The efficacy of erythrocytes isolated from blood stored under blood bank conditions.

BACKGROUND: The RBCs storage lesion is most carefully viewed as the sum of all the changes in RBCs occurring during the course of storage and that limit their survival. MATERIALS AND METHODS: Erythrocytes were isolated from stored blood at regular intervals. Oxidative stress markers were analyzed to determine the changes during the storage. RESULTS: Antioxidant enzymes--(SOD and CAT), and SH showed insignificant variation whereas hemolysis, MDA and AOPP showed significant variations. CONCLUSION: The oxidative stress has not successfully overridden the protection offered by the endogenous antioxidant system. Prolonged storage may result in the onset of erythrocyte deterioration. This clearly indicates that the erythrocytes are capable of attenuating ROS with 2 weeks of storage.

Influence of L-Carnitine on Stored Rat Blood: A Study on Plasma.

OBJECTIVE: Plasma acts as a good indicator of oxidative stress in blood. L-Carnitine is an antioxidant that reduces metabolic stress in cells, thereby providing a protective effect against oxidative stress (OS). L-Carnitine as an additive in storage has not been explored. Thus, this study attempts to analyze the role of L-carnitine in blood storage solution, citrate phosphate dextrose adenine (CPDA)-1, through OS markers including antioxidant enzymes, lipid peroxidation, and protein oxidation. MATERIALS AND METHODS: Blood was collected from male Wistar rats and stored in CPDA-1 solution with L-carnitine (10 mM, 30 mM, and 60 mM: groups LC 10, LC 30, and LC 60, respectively) and without L-carnitine (control group). Plasma was isolated every 5th day and the OS markers were analyzed. RESULTS: Superoxide dismutase (SOD) and sulfhydryl (SH) increased over storage in controls, LC 30, and LC 60. Catalase increased in LC 30 and LC 60 during storage. Thiobarbituric acid reactive substances (TBARS) and protein carbonyl (PrC) levels in all groups increased initially and reduced towards the end of storage. SOD and SH levels were maintained while TBARS and PrC levels increased in LC 10. CONCLUSION: L-Carnitine was beneficial in terms of increased antioxidant capacity and SH and decreased lipid peroxidation.

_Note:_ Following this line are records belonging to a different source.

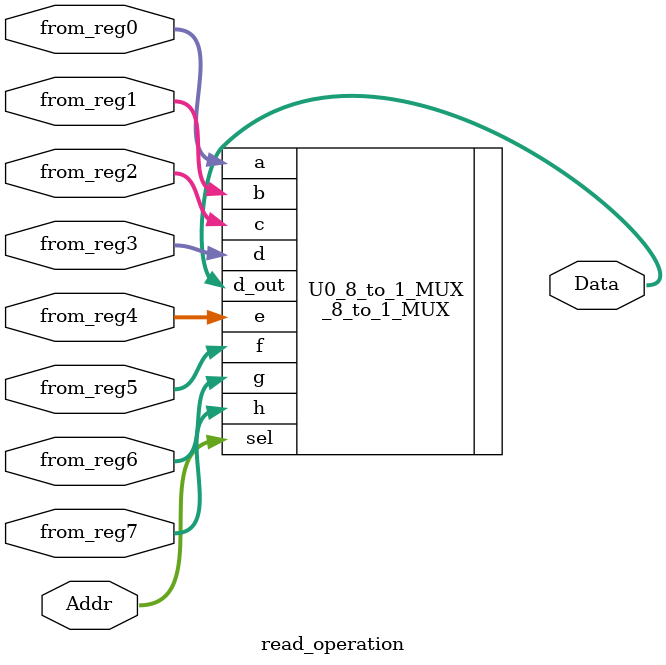
<source format=v>
module read_operation(Addr, Data, from_reg0, from_reg1, from_reg2, from_reg3, from_reg4, from_reg5, from_reg6, from_reg7);  //read_operation
	input  [31:0] from_reg0, from_reg1, from_reg2, from_reg3, from_reg4, from_reg5, from_reg6, from_reg7;		// 32bits 8 inputs
	input  [2:0]  Addr;			// 3bits input Addr
	output [31:0] Data;			// 32bits output Data
	
	_8_to_1_MUX U0_8_to_1_MUX(.a(from_reg0), .b(from_reg1), .c(from_reg2), .d(from_reg3),		// instance by using _8to_1_MUX
	.e(from_reg4), .f(from_reg5), .g(from_reg6), .h(from_reg7), .sel(Addr), .d_out(Data));	
	
endmodule

</source>
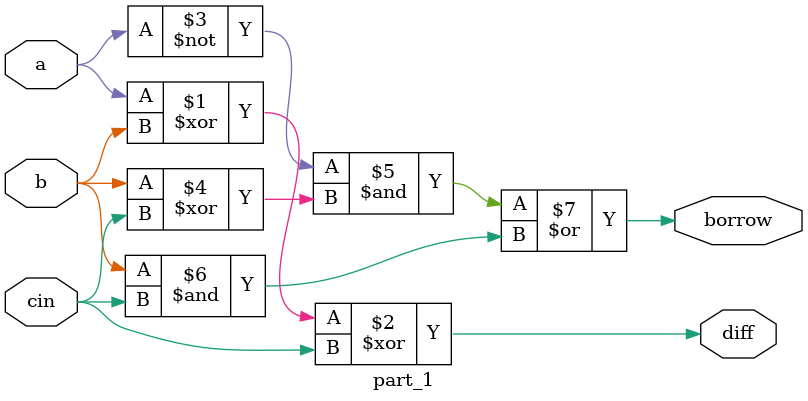
<source format=v>
module part_1(input a,b,cin, output diff,borrow);
assign diff=a^b^cin;
assign borrow=~a & (b^cin) | b & cin;
endmodule
</source>
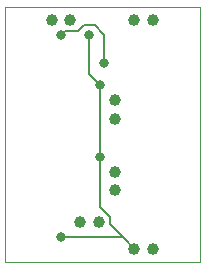
<source format=gbl>
G75*
%MOIN*%
%OFA0B0*%
%FSLAX24Y24*%
%IPPOS*%
%LPD*%
%AMOC8*
5,1,8,0,0,1.08239X$1,22.5*
%
%ADD10C,0.0000*%
%ADD11C,0.0397*%
%ADD12C,0.0317*%
%ADD13C,0.0060*%
D10*
X001267Y002517D02*
X001267Y011017D01*
X007767Y011017D01*
X007767Y002517D01*
X001267Y002517D01*
D11*
X003767Y003829D03*
X004392Y003829D03*
X004954Y004892D03*
X004954Y005517D03*
X004954Y007267D03*
X004954Y007892D03*
X005579Y010579D03*
X006204Y010579D03*
X003454Y010579D03*
X002829Y010579D03*
X005579Y002954D03*
X006204Y002954D03*
D12*
X004454Y006017D03*
X004454Y008392D03*
X004579Y009142D03*
X004079Y010079D03*
X003142Y010079D03*
X003142Y003329D03*
D13*
X005204Y003329D01*
X004767Y003767D01*
X004767Y004017D01*
X004454Y004329D01*
X004454Y006017D01*
X004454Y008392D01*
X004079Y008767D01*
X004079Y010079D01*
X003892Y010392D02*
X004267Y010392D01*
X004579Y010079D01*
X004579Y009142D01*
X003704Y010204D02*
X003892Y010392D01*
X003704Y010204D02*
X003267Y010204D01*
X003142Y010079D01*
X005204Y003329D02*
X005267Y003267D01*
X005579Y002954D01*
M02*

</source>
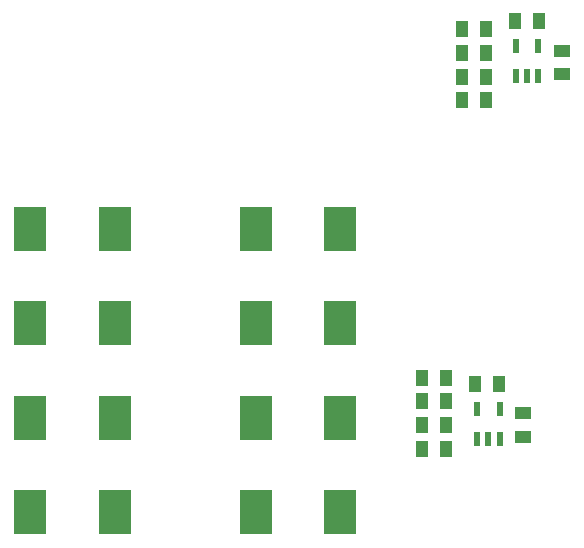
<source format=gbp>
G04*
G04 #@! TF.GenerationSoftware,Altium Limited,Altium Designer,20.0.13 (296)*
G04*
G04 Layer_Color=128*
%FSLAX44Y44*%
%MOMM*%
G71*
G01*
G75*
%ADD15R,1.4000X1.0000*%
%ADD44R,2.7940X3.8100*%
%ADD45R,1.0000X1.4000*%
%ADD46R,0.5900X1.2100*%
D15*
X956000Y861000D02*
D03*
Y841000D02*
D03*
X923000Y554000D02*
D03*
Y534000D02*
D03*
D44*
X697315Y470000D02*
D03*
X768685D02*
D03*
X697315Y550000D02*
D03*
X768685D02*
D03*
X697315Y630000D02*
D03*
X768685D02*
D03*
X697315Y710000D02*
D03*
X768685D02*
D03*
X506315Y470000D02*
D03*
X577685D02*
D03*
X506315Y550000D02*
D03*
X577685D02*
D03*
X506315Y630000D02*
D03*
X577685D02*
D03*
X506315Y710000D02*
D03*
X577685D02*
D03*
D45*
X937000Y886000D02*
D03*
X917000D02*
D03*
X872000Y819000D02*
D03*
X892000D02*
D03*
Y839000D02*
D03*
X872000D02*
D03*
Y859000D02*
D03*
X892000D02*
D03*
X892000Y879000D02*
D03*
X872000D02*
D03*
X858000Y584000D02*
D03*
X838000D02*
D03*
Y564000D02*
D03*
X858000D02*
D03*
Y544000D02*
D03*
X838000D02*
D03*
Y524000D02*
D03*
X858000D02*
D03*
X903000Y579000D02*
D03*
X883000D02*
D03*
D46*
X936500Y839450D02*
D03*
X927000D02*
D03*
X917500D02*
D03*
Y864550D02*
D03*
X936500D02*
D03*
X903500Y532450D02*
D03*
X894000D02*
D03*
X884500D02*
D03*
Y557550D02*
D03*
X903500D02*
D03*
M02*

</source>
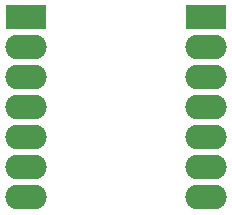
<source format=gbr>
%TF.GenerationSoftware,KiCad,Pcbnew,(6.0.0)*%
%TF.CreationDate,2022-02-12T15:23:55+01:00*%
%TF.ProjectId,ATTiny841Breakout,41545469-6e79-4383-9431-427265616b6f,rev?*%
%TF.SameCoordinates,Original*%
%TF.FileFunction,Copper,L2,Bot*%
%TF.FilePolarity,Positive*%
%FSLAX46Y46*%
G04 Gerber Fmt 4.6, Leading zero omitted, Abs format (unit mm)*
G04 Created by KiCad (PCBNEW (6.0.0)) date 2022-02-12 15:23:55*
%MOMM*%
%LPD*%
G01*
G04 APERTURE LIST*
%TA.AperFunction,ComponentPad*%
%ADD10R,3.500000X2.100000*%
%TD*%
%TA.AperFunction,ComponentPad*%
%ADD11O,3.500000X2.100000*%
%TD*%
G04 APERTURE END LIST*
D10*
%TO.P,J2,1,Pin_1*%
%TO.N,GND*%
X156870400Y-88971200D03*
D11*
%TO.P,J2,2,Pin_2*%
%TO.N,/PA0*%
X156870400Y-91511200D03*
%TO.P,J2,3,Pin_3*%
%TO.N,/PA1*%
X156870400Y-94051200D03*
%TO.P,J2,4,Pin_4*%
%TO.N,/PA2*%
X156870400Y-96591200D03*
%TO.P,J2,5,Pin_5*%
%TO.N,/PA3*%
X156870400Y-99131200D03*
%TO.P,J2,6,Pin_6*%
%TO.N,/PA4*%
X156870400Y-101671200D03*
%TO.P,J2,7,Pin_7*%
%TO.N,/PA5*%
X156870400Y-104211200D03*
%TD*%
D10*
%TO.P,J1,1,Pin_1*%
%TO.N,/VCC*%
X141630400Y-88971200D03*
D11*
%TO.P,J1,2,Pin_2*%
%TO.N,/PB0*%
X141630400Y-91511200D03*
%TO.P,J1,3,Pin_3*%
%TO.N,/PB1*%
X141630400Y-94051200D03*
%TO.P,J1,4,Pin_4*%
%TO.N,/PB3*%
X141630400Y-96591200D03*
%TO.P,J1,5,Pin_5*%
%TO.N,/PB2*%
X141630400Y-99131200D03*
%TO.P,J1,6,Pin_6*%
%TO.N,/PA7*%
X141630400Y-101671200D03*
%TO.P,J1,7,Pin_7*%
%TO.N,/PA6*%
X141630400Y-104211200D03*
%TD*%
M02*

</source>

This forms the basis for further studies on L-carnitine as a constituent in storage solutions.

Prospects of curcumin as an additive in storage solutions: a study on erythrocytes.

BACKGROUND/AIM: Curcumin, a naturally occurring antioxidant, shows a wide variety of medicinal properties. The possibility of utilizing curcumin as an additive in storage solutions of blood has not been explored. The purpose of this study was to analyze the effect of curcumin on erythrocytes during storage. MATERIALS AND METHODS: Blood obtained from rats was stored (4 °C) for 20 days in citrate-phosphate-dextrose-adenine-1 solution. Samples were divided into four groups: 1) Controls; 2) Curcumin 10 mM; 3) Curcumin 30 mM; and 4) Curcumin 60 mM. Every fifth day, hemoglobin, superoxide, antioxidant enzymes (superoxide dismutase, catalase, and glutathione peroxidase (GSH-Px)), lipid peroxidation (conjugate dienes and malondialdehyde (MDA)), protein oxidation (advanced oxidation protein products (AOPP) and sulfhydryls (P-SH)), and hemolysis were analyzed. RESULTS: Hemoglobin was successfully maintained, while superoxide dismutase increased initially and decreased towards the end of storage. Superoxide, catalase, GSH-Px, conjugate dienes, and AOPP were lower in the curcumin groups than they were in the controls. MDA was higher in the curcumin groups than in the controls. P-SH increased in the curcumin groups, while hemolysis increased in all groups. CONCLUSION: Curcumin maintained hemoglobin and modulated antioxidant enzymes throughout storage. However, curcumin could not protect all proteins and lipids from oxidative damage completely. This study opens up new avenues for using curcumin, in combination with other antioxidants, as a component in storage solutions.